Jondeau G, Katz S D, Zohman L, Goldberger M, McCarthy M, Bourdarias J P, LeJemtel T H
Department of Medicine, Albert Einstein College of Medicine, Bronx, N.Y. 10461.
Circulation. 1992 Nov;86(5):1351-6. doi: 10.1161/01.cir.86.5.1351.
In addition to depressed cardiac reserve, peripheral factors may contribute to limit maximal exercise capacity in patients with congestive heart failure (CHF). To investigate the role of reduced active skeletal muscle mass, peak oxygen uptake (VO2, milligrams per kilogram per minute) was determined during maximal symptom-limited exercise involving the lower limbs (LL) alone and the lower limbs and upper limbs (LL+UL) combined in patients with CHF and in normal subjects of similar age and sex.
LL bicycle exercise was performed upright with a ramp protocol and continuous expired gas analysis. When respiratory exchange ratio (RER) reached 1.0, UL exercise was initiated at constant load with the use of a cranking device positioned at shoulder level. LL exercise alone and combined LL+UL exercise were performed on separate days in randomized order by 24 patients with CHF and seven normal subjects. In patients with CHF, peak VO2 was greater during combined LL+UL exercise than during LL exercise alone, i.e., 15.8 +/- 0.8 versus 14.2 +/- 0.9 ml.kg-1.min-1 (p < 0.001), whereas in normal subjects, maximal VO2 was similar during the two tests, i.e., 26.7 versus 26.2 ml.kg-1.min-1 (NS). The increase in peak VO2 during combined LL+UL exercise relative to LL exercise alone was almost exclusively observed in patients with peak VO2 < 15 ml.kg-1.min-1 (mean increase, 21.7 +/- 4.1%). Peak VO2 during combined LL and UL exercise did not increase relative to LL exercise alone in patients with peak VO2 > 15 ml.kg-1.min-1 and in normal subjects of similar age and sex, i.e., 0.1 +/- 4.0% and 2.0 +/- 2.3% respectively.
In contrast to normal subjects and patients with moderate CHF, patients with severe CHF do not exhaust their cardiopulmonary reserve during symptom-limited maximal LL exercise on a bicycle.
除了心脏储备功能下降外,外周因素可能也会限制充血性心力衰竭(CHF)患者的最大运动能力。为了研究骨骼肌活动量减少的作用,在最大症状限制运动期间,分别测定了仅涉及下肢(LL)以及下肢和上肢联合运动(LL + UL)时的峰值摄氧量(VO2,毫克/千克/分钟),研究对象为CHF患者以及年龄和性别相似的正常受试者。

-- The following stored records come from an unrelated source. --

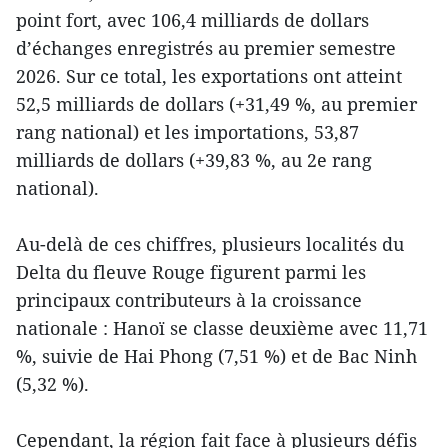
point fort, avec 106,4 milliards de dollars
d’échanges enregistrés au premier semestre
2026. Sur ce total, les exportations ont atteint
52,5 milliards de dollars (+31,49 %, au premier
rang national) et les importations, 53,87
milliards de dollars (+39,83 %, au 2e rang
national).
Au-delà de ces chiffres, plusieurs localités du
Delta du fleuve Rouge figurent parmi les
principaux contributeurs à la croissance
nationale : Hanoï se classe deuxième avec 11,71
%, suivie de Hai Phong (7,51 %) et de Bac Ninh
(5,32 %).
Cependant, la région fait face à plusieurs défis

采用斜坡方案和连续呼气末气体分析,患者直立进行LL自行车运动。当呼吸交换率(RER)达到1.0时,使用位于肩部水平的手摇装置以恒定负荷开始UL运动。24例CHF患者和7名正常受试者以随机顺序在不同日期分别进行单独的LL运动和联合LL + UL运动。在CHF患者中,联合LL + UL运动时的峰值VO2高于单独LL运动时,即分别为15.8±0.8与14.2±0.9 ml·kg-1·min-1(p < 0.001),而在正常受试者中,两项测试中的最大VO2相似,即分别为26.7与26.2 ml·kg-1·min-1(无显著性差异)。联合LL + UL运动相对于单独LL运动时峰值VO2的增加几乎仅在峰值VO2 < 15 ml·kg-1·min-1的患者中观察到(平均增加21.7±4.1%)。在峰值VO2 > 15 ml·kg-1·min-1的患者以及年龄和性别相似的正常受试者中,联合LL和UL运动时的峰值VO2相对于单独LL运动并未增加,分别为0.1±4.0%和2.0±2.3%。
与正常受试者和中度CHF患者相比,重度CHF患者在症状限制的最大LL自行车运动期间并未耗尽其心肺储备。